Ms. Semenya, as you may recall, was the young woman whose gender was questioned after winning the 800-meter event at the world championships in 2009. After her win she was hustled out of the stadium before she could even finish her victory lap. She was out of competition for nearly a year while the International Association of Athletics Federations (IAAF), international track and field’s governing body, “decided” whether she could compete as a woman. Ultimately the IAAF decided that she could compete, but the incident caused enormous embarrassment to the 18-year-old Semenya; embarrassment that could have been avoided if the IAAF had had a gender decision policy in place and made its gender determination before the event, not after.
Following her second-place finish at the Olympic Games, there have been rumors that Ms. Semenya might have deliberately held back, taking second place to avoid re-igniting a controversy had she won the gold. Really? If you had survived an embarrassment like Ms. Semenya’s and then trained hard for two years for the Olympic Games, would you be able to deliberately not go for the gold?
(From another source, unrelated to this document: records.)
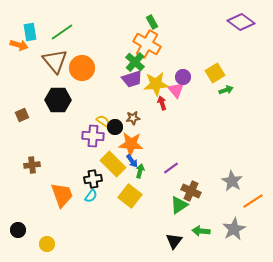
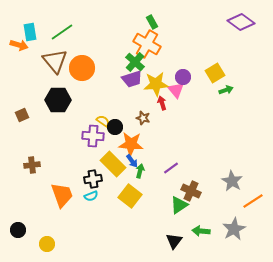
brown star at (133, 118): moved 10 px right; rotated 24 degrees clockwise
cyan semicircle at (91, 196): rotated 32 degrees clockwise
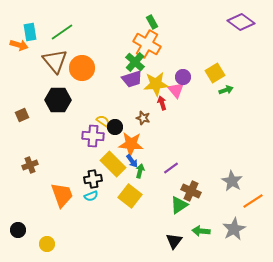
brown cross at (32, 165): moved 2 px left; rotated 14 degrees counterclockwise
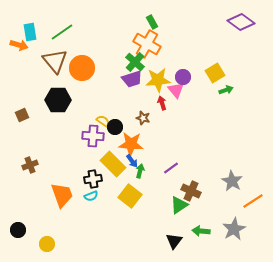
yellow star at (156, 84): moved 2 px right, 4 px up
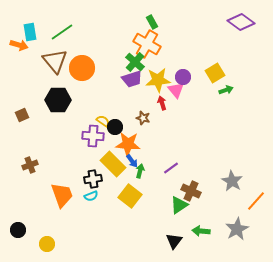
orange star at (131, 144): moved 3 px left
orange line at (253, 201): moved 3 px right; rotated 15 degrees counterclockwise
gray star at (234, 229): moved 3 px right
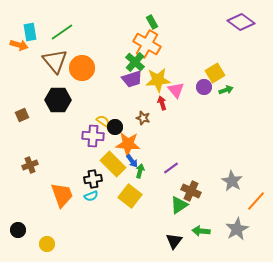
purple circle at (183, 77): moved 21 px right, 10 px down
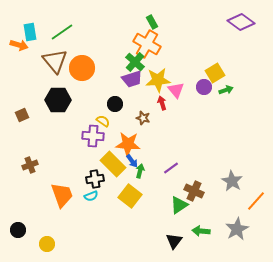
black circle at (115, 127): moved 23 px up
black cross at (93, 179): moved 2 px right
brown cross at (191, 191): moved 3 px right
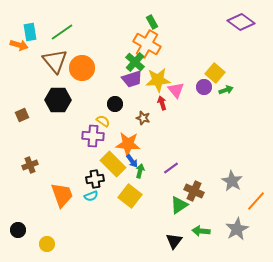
yellow square at (215, 73): rotated 18 degrees counterclockwise
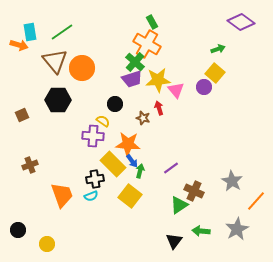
green arrow at (226, 90): moved 8 px left, 41 px up
red arrow at (162, 103): moved 3 px left, 5 px down
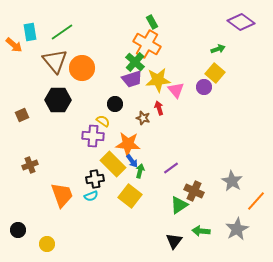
orange arrow at (19, 45): moved 5 px left; rotated 24 degrees clockwise
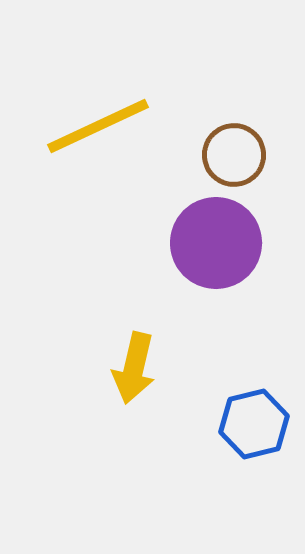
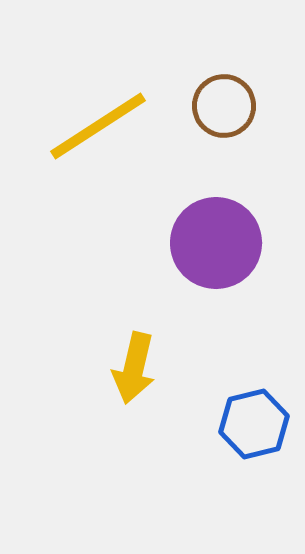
yellow line: rotated 8 degrees counterclockwise
brown circle: moved 10 px left, 49 px up
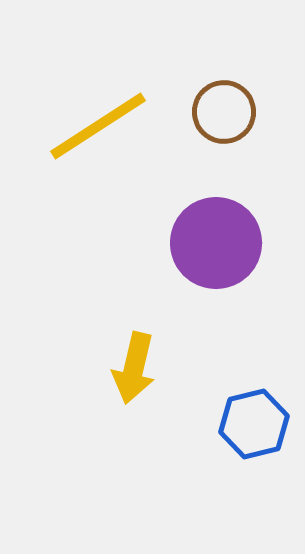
brown circle: moved 6 px down
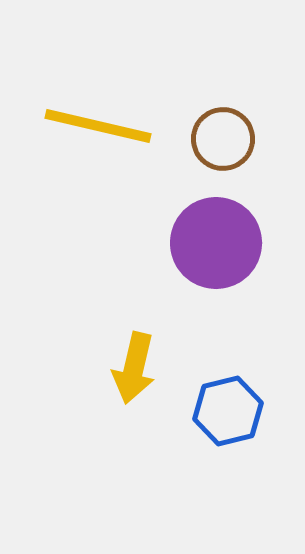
brown circle: moved 1 px left, 27 px down
yellow line: rotated 46 degrees clockwise
blue hexagon: moved 26 px left, 13 px up
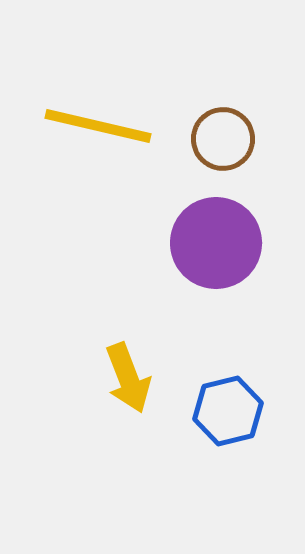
yellow arrow: moved 6 px left, 10 px down; rotated 34 degrees counterclockwise
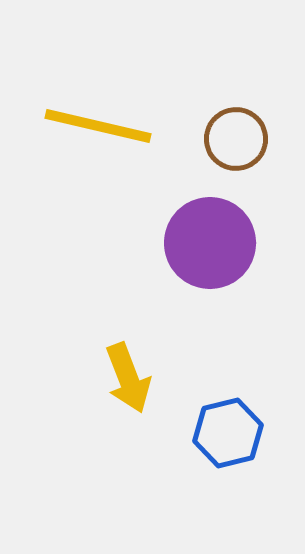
brown circle: moved 13 px right
purple circle: moved 6 px left
blue hexagon: moved 22 px down
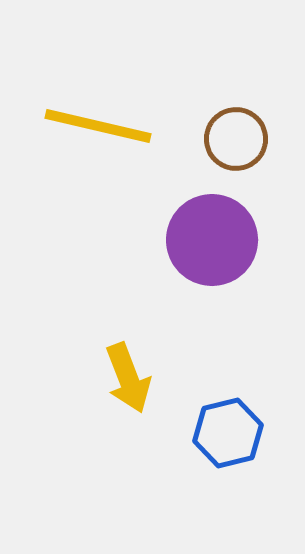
purple circle: moved 2 px right, 3 px up
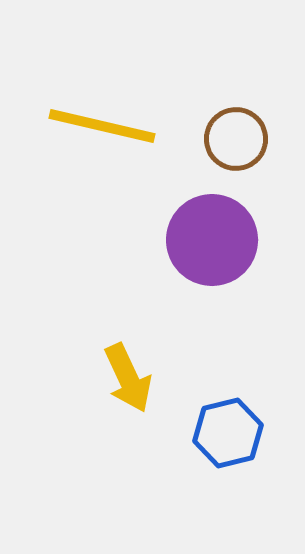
yellow line: moved 4 px right
yellow arrow: rotated 4 degrees counterclockwise
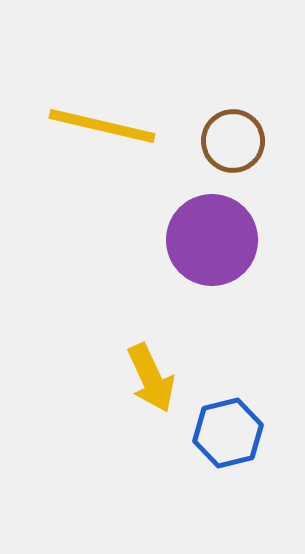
brown circle: moved 3 px left, 2 px down
yellow arrow: moved 23 px right
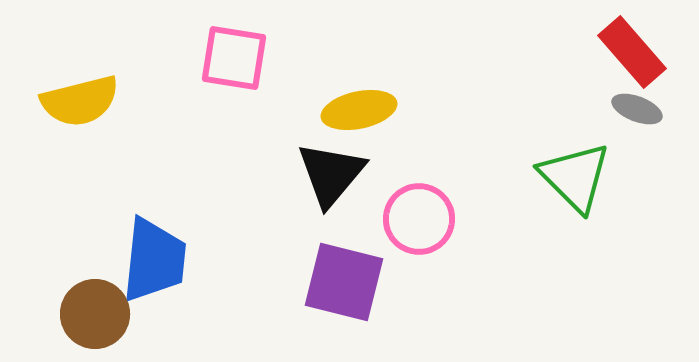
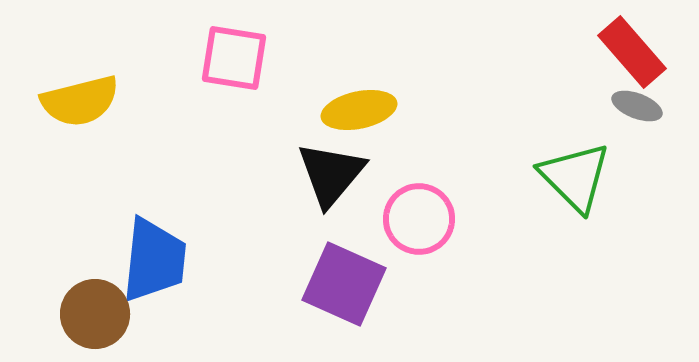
gray ellipse: moved 3 px up
purple square: moved 2 px down; rotated 10 degrees clockwise
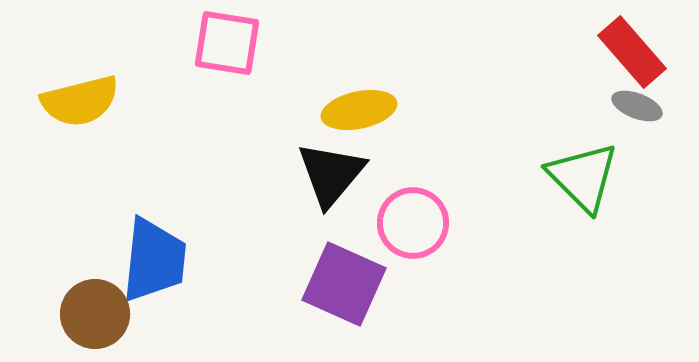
pink square: moved 7 px left, 15 px up
green triangle: moved 8 px right
pink circle: moved 6 px left, 4 px down
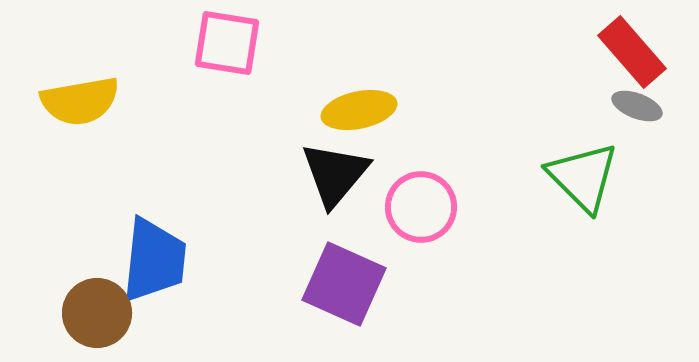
yellow semicircle: rotated 4 degrees clockwise
black triangle: moved 4 px right
pink circle: moved 8 px right, 16 px up
brown circle: moved 2 px right, 1 px up
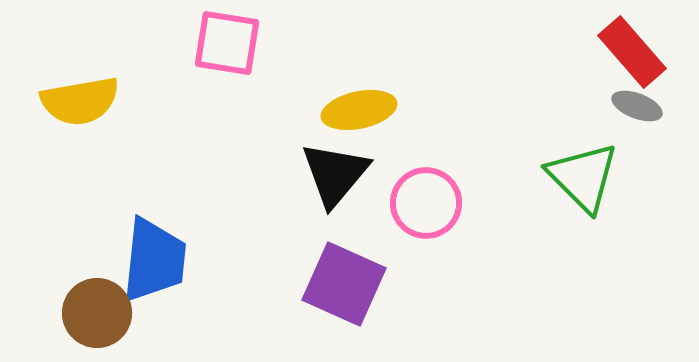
pink circle: moved 5 px right, 4 px up
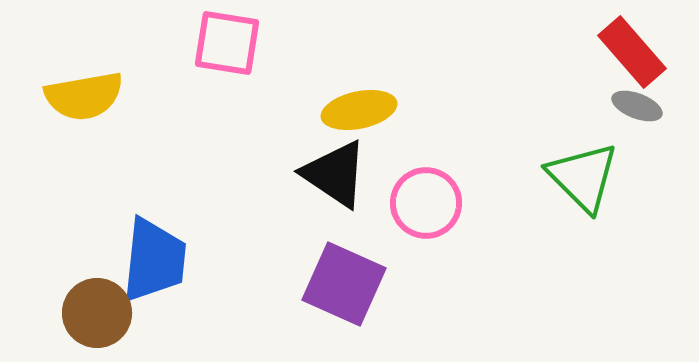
yellow semicircle: moved 4 px right, 5 px up
black triangle: rotated 36 degrees counterclockwise
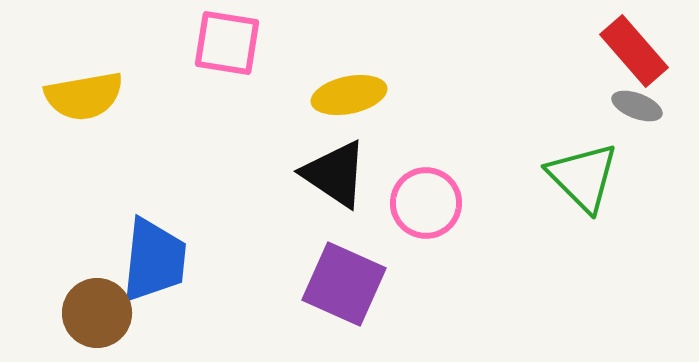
red rectangle: moved 2 px right, 1 px up
yellow ellipse: moved 10 px left, 15 px up
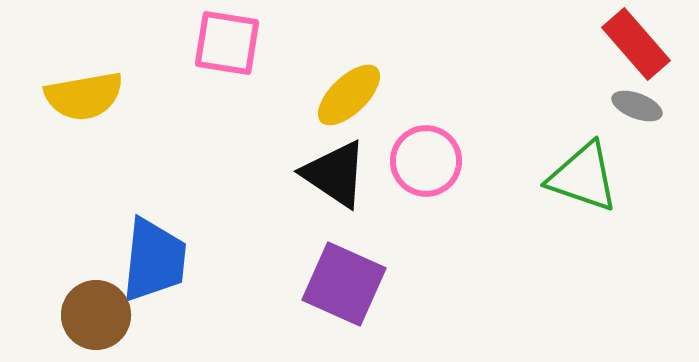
red rectangle: moved 2 px right, 7 px up
yellow ellipse: rotated 32 degrees counterclockwise
green triangle: rotated 26 degrees counterclockwise
pink circle: moved 42 px up
brown circle: moved 1 px left, 2 px down
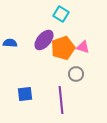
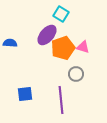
purple ellipse: moved 3 px right, 5 px up
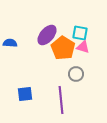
cyan square: moved 19 px right, 19 px down; rotated 21 degrees counterclockwise
orange pentagon: rotated 20 degrees counterclockwise
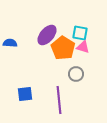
purple line: moved 2 px left
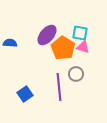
blue square: rotated 28 degrees counterclockwise
purple line: moved 13 px up
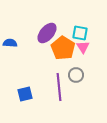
purple ellipse: moved 2 px up
pink triangle: rotated 40 degrees clockwise
gray circle: moved 1 px down
blue square: rotated 21 degrees clockwise
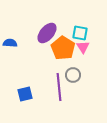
gray circle: moved 3 px left
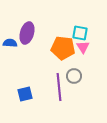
purple ellipse: moved 20 px left; rotated 25 degrees counterclockwise
orange pentagon: rotated 25 degrees counterclockwise
gray circle: moved 1 px right, 1 px down
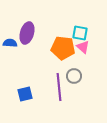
pink triangle: rotated 16 degrees counterclockwise
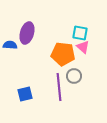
blue semicircle: moved 2 px down
orange pentagon: moved 6 px down
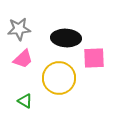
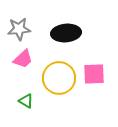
black ellipse: moved 5 px up; rotated 8 degrees counterclockwise
pink square: moved 16 px down
green triangle: moved 1 px right
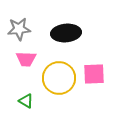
pink trapezoid: moved 3 px right; rotated 45 degrees clockwise
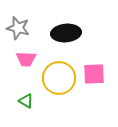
gray star: moved 1 px left, 1 px up; rotated 20 degrees clockwise
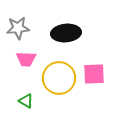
gray star: rotated 20 degrees counterclockwise
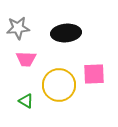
yellow circle: moved 7 px down
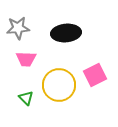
pink square: moved 1 px right, 1 px down; rotated 25 degrees counterclockwise
green triangle: moved 3 px up; rotated 14 degrees clockwise
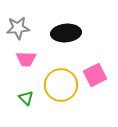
yellow circle: moved 2 px right
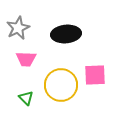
gray star: rotated 20 degrees counterclockwise
black ellipse: moved 1 px down
pink square: rotated 25 degrees clockwise
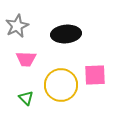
gray star: moved 1 px left, 2 px up
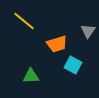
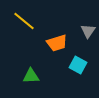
orange trapezoid: moved 1 px up
cyan square: moved 5 px right
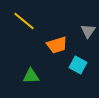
orange trapezoid: moved 2 px down
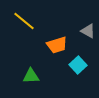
gray triangle: rotated 35 degrees counterclockwise
cyan square: rotated 18 degrees clockwise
Somehow I doubt it.
Ms. Semenya’s gender didn’t become an issue at these past Olympic Games. The Olympic Committee planned to rely on a test of testosterone levels, but said they would only test female athletes if the athlete’s performance was questioned. Neither the IAAF nor the Olympic Committee has a policy of screening all female athletes equally beforehand, in order to avoid publicly embarrassing athletes who ultimately are not allowed to compete as women.